I know Charlequin is only supporting a hypothetical (that is, if Nintendo wanted to run a platform single handedly), but I don't think he has considered all the consequences of these seemingly easy tasks for Nintendo.
The simplest example is Western Developement. Nintendo is -- very deliberately and consciously -- a conservative Japanese company. In conservative Japanese culture, most businesses are fiercely demanding of their employees, expecting them to do what they're told when they're told. The company is then in turn unusually loyal to their employees: they try extremely hard to avoid layoffs, as Sony did in their recent downturn, as an example.
Well, most American employees simply don't think this way. They want more freedom to create what they want, and certainly don't want to be tied to a single company ad infinitum. Of course, they don't like it when they get laid off: look at the massive number of layoffs and dissolutions Microsoft has wrought in their publishing house as an example. Look at EA. Jobs aren't safe even if your department is doing reasonably well. More generally, it is entirely acceptable in American culture for companies to lay off people for "restructuring" or whatever other reason they might choose.
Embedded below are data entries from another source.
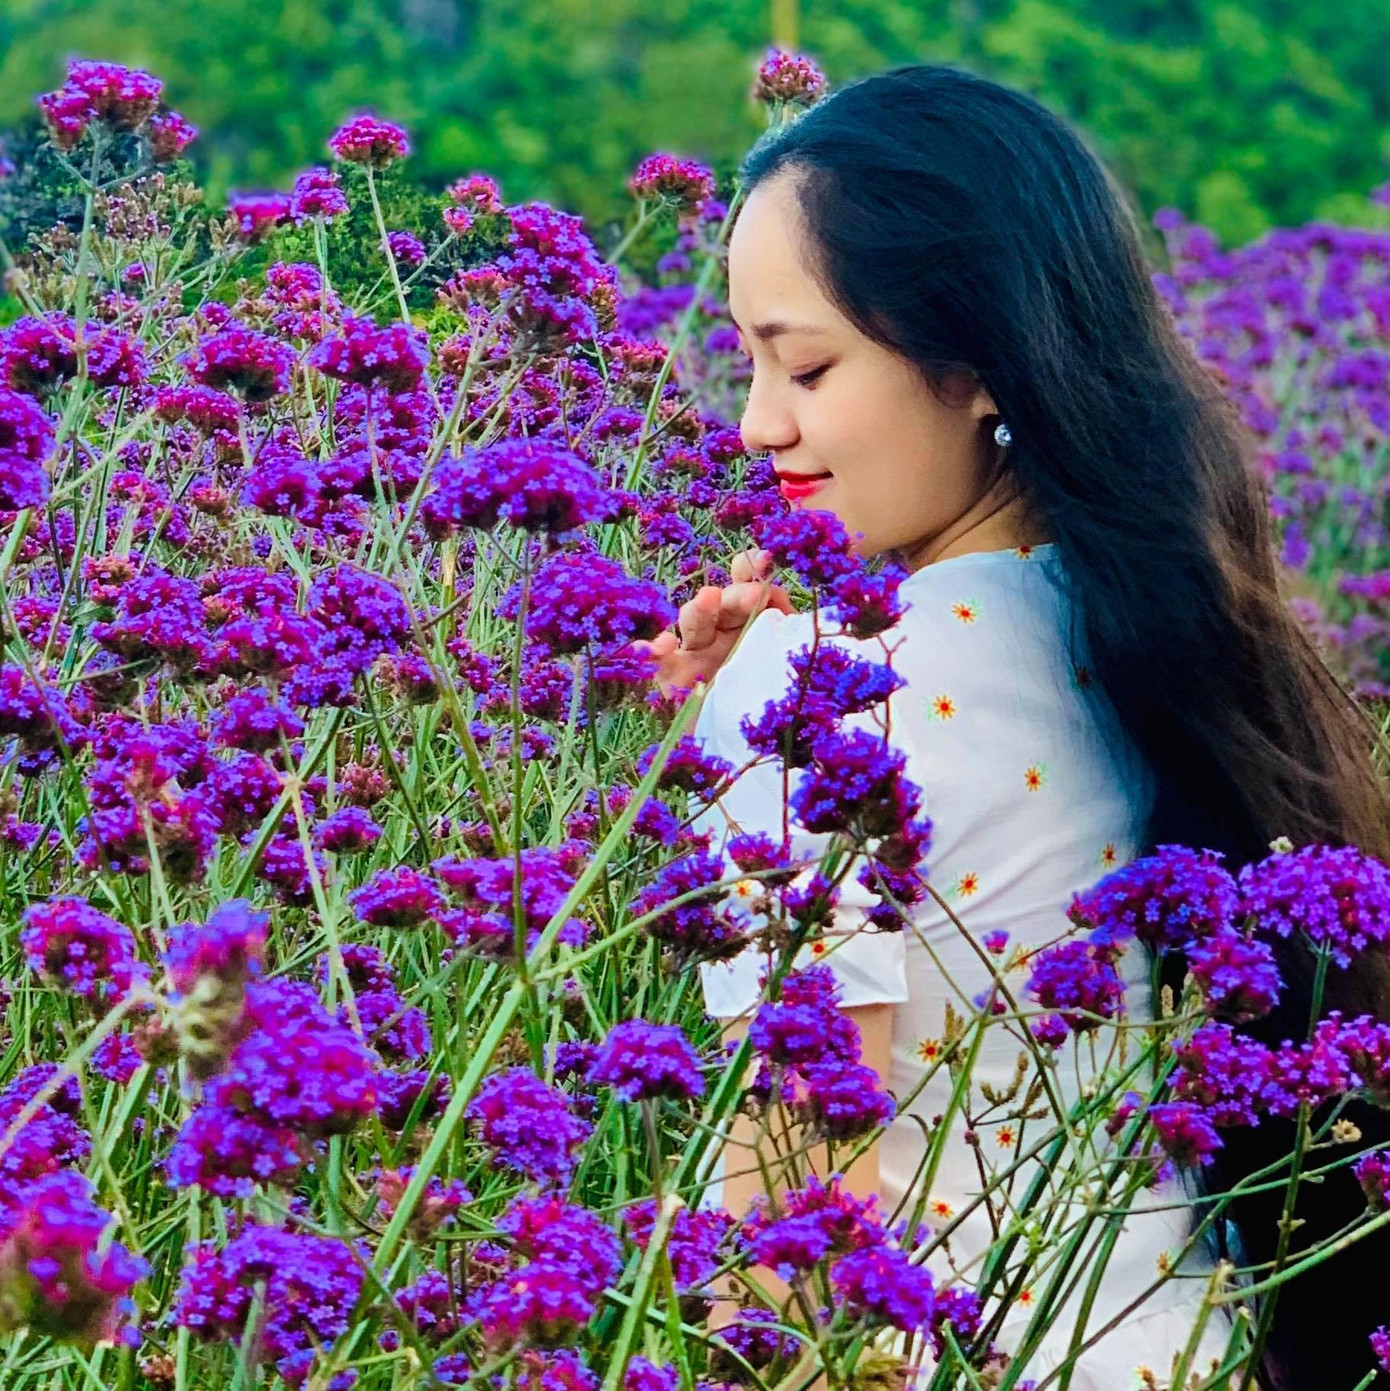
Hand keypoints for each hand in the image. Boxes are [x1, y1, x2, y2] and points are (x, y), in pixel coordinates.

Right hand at [634, 548, 795, 699]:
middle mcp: (722, 633)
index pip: (748, 586)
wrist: (754, 757)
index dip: (751, 570)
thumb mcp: (790, 660)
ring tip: (709, 600)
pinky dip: (652, 650)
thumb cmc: (774, 704)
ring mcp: (694, 654)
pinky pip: (657, 662)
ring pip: (691, 621)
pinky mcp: (671, 680)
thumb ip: (787, 628)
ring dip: (699, 609)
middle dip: (736, 594)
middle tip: (752, 594)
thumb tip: (775, 593)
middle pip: (723, 602)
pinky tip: (660, 646)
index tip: (763, 559)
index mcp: (751, 622)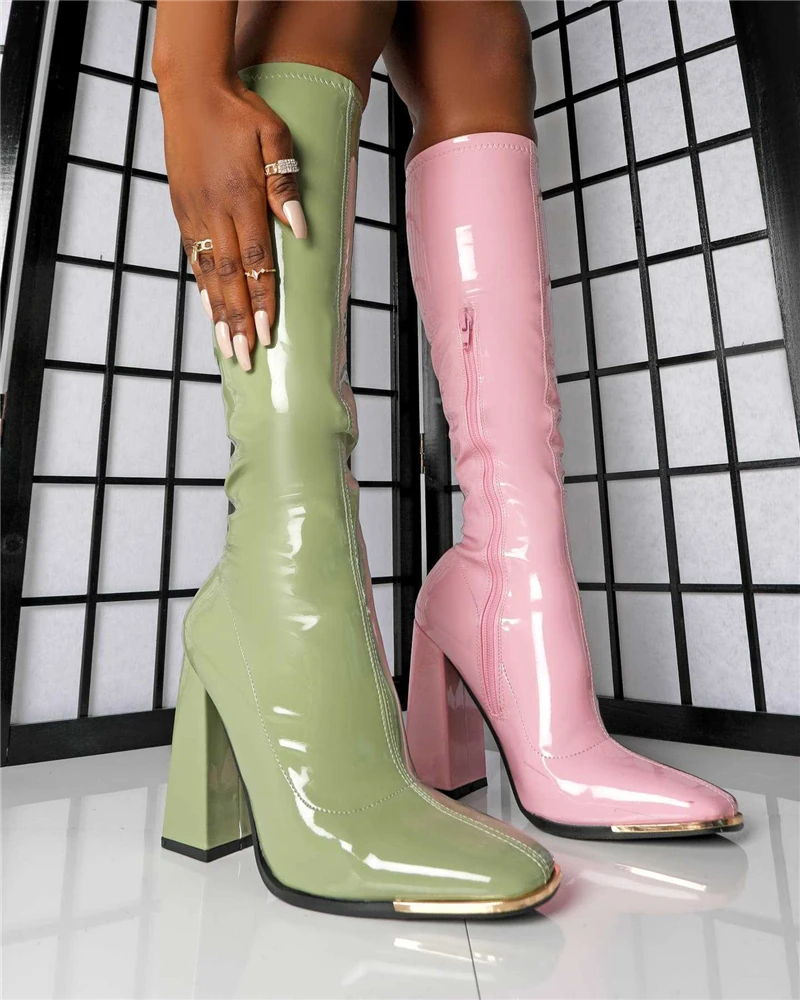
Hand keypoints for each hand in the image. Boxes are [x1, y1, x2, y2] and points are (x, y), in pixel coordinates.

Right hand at [159, 74, 305, 370]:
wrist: (193, 88)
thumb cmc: (240, 111)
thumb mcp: (274, 136)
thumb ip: (285, 182)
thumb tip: (299, 227)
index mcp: (241, 197)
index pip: (255, 259)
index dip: (261, 298)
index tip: (266, 332)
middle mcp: (215, 211)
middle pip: (230, 278)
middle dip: (238, 322)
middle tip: (246, 358)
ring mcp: (195, 213)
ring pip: (209, 273)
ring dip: (219, 314)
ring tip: (227, 347)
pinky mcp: (183, 210)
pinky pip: (194, 257)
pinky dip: (203, 286)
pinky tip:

And for the most part it seems most Americans would prefer a shaky, uncertain job future with more freedom to a very secure, safe future where they are rigidly tied to a single company.
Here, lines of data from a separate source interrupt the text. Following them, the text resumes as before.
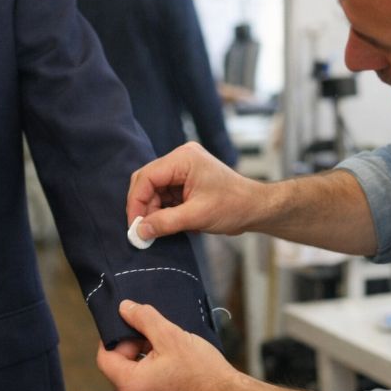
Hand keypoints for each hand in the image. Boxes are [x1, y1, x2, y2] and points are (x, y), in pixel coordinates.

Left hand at [98, 300, 237, 390]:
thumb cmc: (202, 370)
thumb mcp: (170, 335)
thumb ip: (143, 319)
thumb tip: (124, 308)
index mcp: (131, 384)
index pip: (105, 357)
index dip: (113, 336)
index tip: (128, 323)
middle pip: (119, 364)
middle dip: (134, 343)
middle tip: (154, 330)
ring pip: (135, 371)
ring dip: (146, 353)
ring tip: (168, 341)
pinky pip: (148, 380)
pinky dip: (155, 365)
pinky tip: (175, 355)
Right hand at [126, 142, 261, 240]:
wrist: (256, 208)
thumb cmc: (234, 206)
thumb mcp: (197, 216)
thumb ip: (166, 223)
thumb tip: (140, 231)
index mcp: (183, 159)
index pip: (147, 177)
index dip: (136, 202)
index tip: (135, 225)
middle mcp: (181, 159)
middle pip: (147, 181)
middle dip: (144, 207)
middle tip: (143, 230)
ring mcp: (183, 169)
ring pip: (154, 190)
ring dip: (154, 211)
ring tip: (160, 230)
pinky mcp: (186, 180)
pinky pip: (165, 194)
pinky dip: (164, 210)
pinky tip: (172, 224)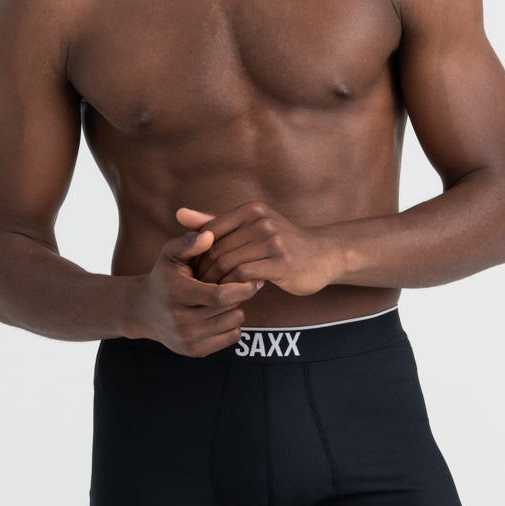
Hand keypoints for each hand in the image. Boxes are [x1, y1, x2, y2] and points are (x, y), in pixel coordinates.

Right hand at [131, 224, 263, 355]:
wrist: (144, 311)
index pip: (219, 296)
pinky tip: (221, 313)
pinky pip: (232, 337)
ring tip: (226, 298)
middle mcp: (180, 320)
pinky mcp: (195, 352)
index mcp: (176, 293)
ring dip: (236, 308)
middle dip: (240, 294)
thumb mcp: (170, 254)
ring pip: (233, 322)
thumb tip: (210, 235)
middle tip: (240, 284)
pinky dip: (232, 324)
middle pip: (229, 309)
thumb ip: (189, 242)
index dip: (241, 287)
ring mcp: (187, 339)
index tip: (253, 278)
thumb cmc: (164, 276)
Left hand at [175, 201, 341, 297]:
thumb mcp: (250, 227)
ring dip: (217, 283)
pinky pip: (245, 277)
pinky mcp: (281, 262)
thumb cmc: (283, 244)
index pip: (209, 232)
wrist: (325, 255)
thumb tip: (179, 214)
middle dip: (203, 272)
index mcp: (250, 210)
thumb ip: (215, 222)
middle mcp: (261, 221)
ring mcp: (273, 240)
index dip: (197, 255)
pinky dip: (235, 288)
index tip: (192, 273)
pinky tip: (236, 295)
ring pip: (229, 264)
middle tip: (197, 290)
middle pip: (217, 250)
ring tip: (213, 295)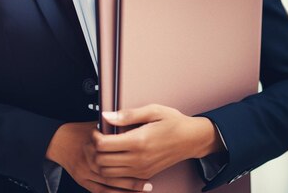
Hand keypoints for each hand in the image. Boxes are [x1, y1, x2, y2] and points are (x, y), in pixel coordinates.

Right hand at [46, 122, 152, 191]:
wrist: (58, 140)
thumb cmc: (79, 130)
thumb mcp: (95, 123)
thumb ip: (111, 126)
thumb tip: (129, 127)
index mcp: (93, 143)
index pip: (115, 154)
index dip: (132, 160)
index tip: (147, 162)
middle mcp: (88, 158)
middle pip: (114, 173)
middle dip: (133, 180)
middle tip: (149, 184)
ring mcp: (84, 171)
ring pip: (108, 184)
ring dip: (126, 189)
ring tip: (142, 191)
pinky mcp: (81, 179)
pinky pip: (99, 191)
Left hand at [91, 104, 224, 179]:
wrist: (192, 139)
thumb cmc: (174, 123)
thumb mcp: (153, 110)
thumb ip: (127, 114)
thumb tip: (107, 116)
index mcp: (139, 141)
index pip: (103, 145)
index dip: (95, 136)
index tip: (98, 129)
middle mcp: (138, 159)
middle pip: (101, 161)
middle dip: (94, 149)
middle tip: (98, 138)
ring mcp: (141, 169)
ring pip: (108, 172)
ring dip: (102, 160)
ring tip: (106, 147)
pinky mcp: (144, 174)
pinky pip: (119, 178)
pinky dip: (112, 169)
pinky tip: (116, 156)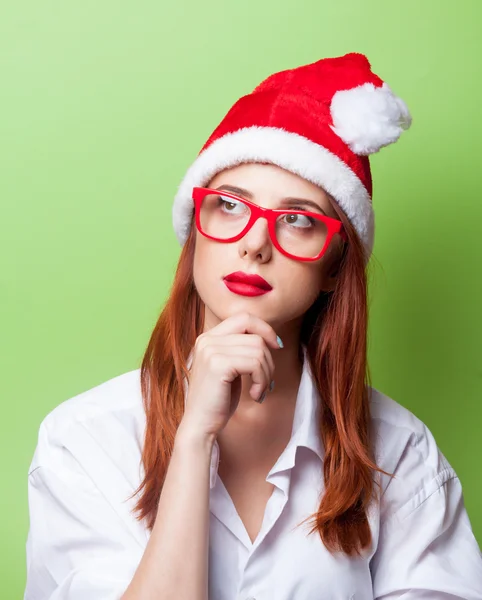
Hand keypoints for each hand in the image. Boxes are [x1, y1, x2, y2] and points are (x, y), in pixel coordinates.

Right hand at [180, 312, 282, 438]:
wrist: (200, 425)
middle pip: (255, 335)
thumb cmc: (218, 400)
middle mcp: (207, 339)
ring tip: (259, 390)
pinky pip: (255, 363)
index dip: (265, 329)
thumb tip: (270, 337)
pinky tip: (255, 395)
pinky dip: (262, 381)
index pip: (244, 318)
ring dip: (266, 374)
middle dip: (269, 359)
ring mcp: (211, 350)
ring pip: (258, 350)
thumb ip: (241, 349)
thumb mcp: (230, 368)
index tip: (277, 346)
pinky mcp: (218, 364)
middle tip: (266, 381)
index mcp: (209, 337)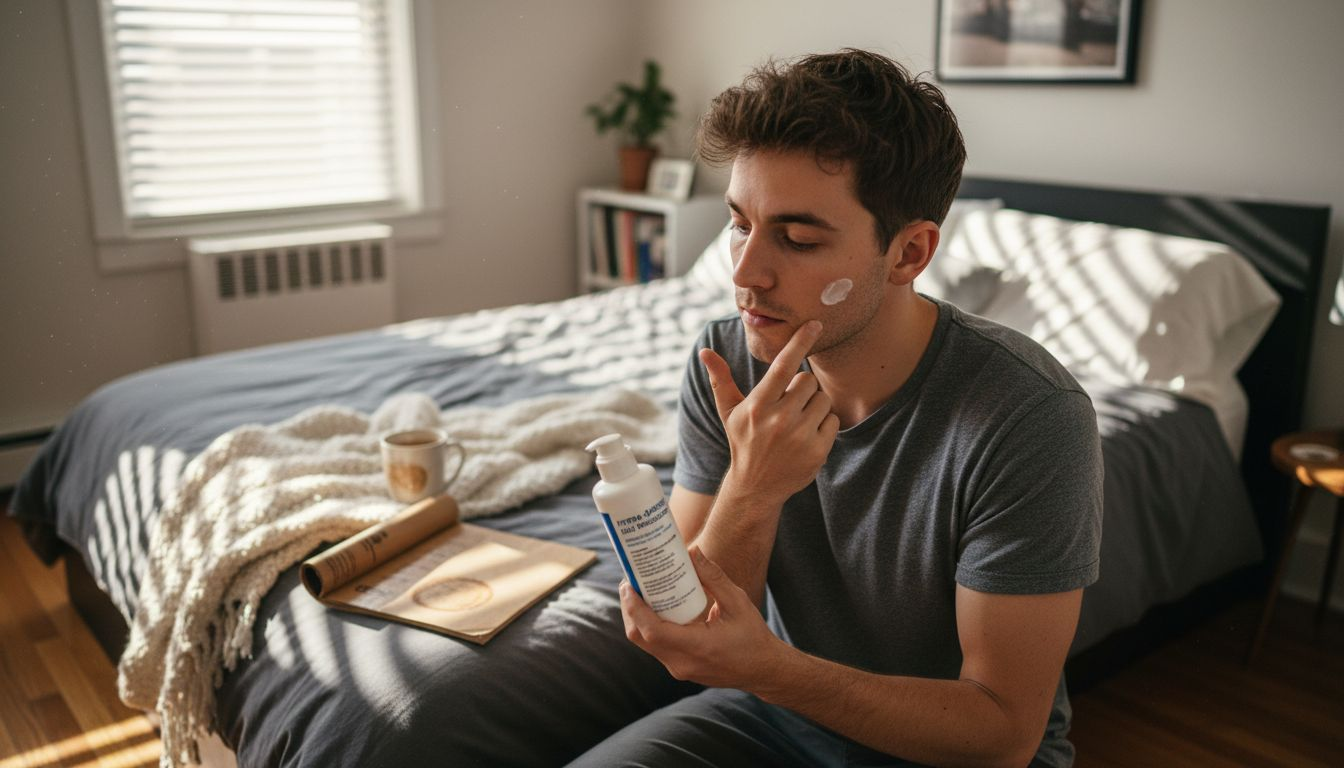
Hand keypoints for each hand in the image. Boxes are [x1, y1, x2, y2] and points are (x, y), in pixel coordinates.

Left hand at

All of this is supposed to explain why Nintendo's entire corporate culture and most Western employees are at odds. The way Nintendo runs business -- its very core principles -- are not palatable to most Western developers. And it shows: most of Nintendo's attempts to branch out in to Western development (Silicon Knights, Factor 5) have ended disastrously. So, to attract a larger Western Development group in to Nintendo's first party, I think Nintendo would essentially need to change their business philosophy entirely.
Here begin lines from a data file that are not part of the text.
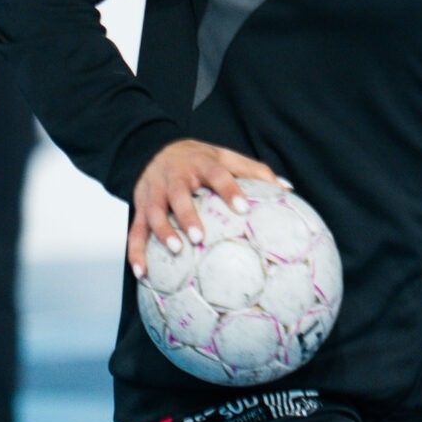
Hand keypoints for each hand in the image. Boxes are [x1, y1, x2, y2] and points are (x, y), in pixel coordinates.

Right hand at [128, 141, 285, 277]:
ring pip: (153, 212)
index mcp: (201, 164)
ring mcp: (154, 192)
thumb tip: (287, 188)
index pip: (217, 174)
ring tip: (175, 251)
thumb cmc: (199, 158)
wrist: (154, 148)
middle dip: (188, 215)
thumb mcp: (226, 157)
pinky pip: (135, 230)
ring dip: (162, 232)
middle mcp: (175, 177)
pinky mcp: (139, 206)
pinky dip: (135, 251)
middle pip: (178, 194)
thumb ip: (255, 172)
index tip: (243, 208)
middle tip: (199, 237)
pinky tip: (142, 273)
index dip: (229, 189)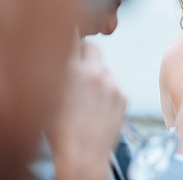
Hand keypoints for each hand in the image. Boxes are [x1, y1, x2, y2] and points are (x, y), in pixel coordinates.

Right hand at [44, 41, 126, 179]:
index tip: (71, 38)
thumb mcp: (48, 97)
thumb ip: (57, 73)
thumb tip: (64, 59)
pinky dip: (107, 93)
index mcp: (70, 70)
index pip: (73, 38)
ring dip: (97, 77)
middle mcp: (93, 72)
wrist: (83, 155)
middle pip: (93, 48)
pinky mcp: (124, 96)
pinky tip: (97, 110)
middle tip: (78, 66)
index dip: (71, 37)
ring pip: (104, 70)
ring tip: (85, 100)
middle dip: (86, 53)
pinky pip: (114, 87)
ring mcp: (111, 84)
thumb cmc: (59, 129)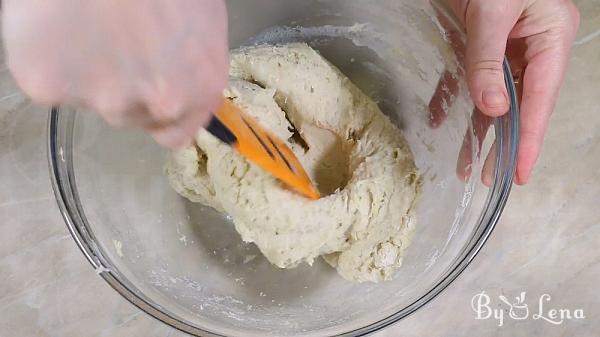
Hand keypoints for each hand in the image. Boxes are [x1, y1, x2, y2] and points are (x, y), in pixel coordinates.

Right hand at [2, 0, 228, 147]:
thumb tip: (180, 75)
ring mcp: (102, 101)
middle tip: (116, 40)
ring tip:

I think that's a very bad idea, and as such I'd strongly recommend that Nintendo make no attempt to create first party Western development at all. Ever. Unless American employees change, I guess. I could imagine small groups of people accepting this type of culture: finding a small studio here or there. But en masse? No, not ever.
But that isn't my real point: my real point was that I don't think Charlequin had thought about all the consequences to these seemingly easy changes Nintendo could make. I think they're far more complicated, and in many cases reach significantly different conclusions. Like the example above.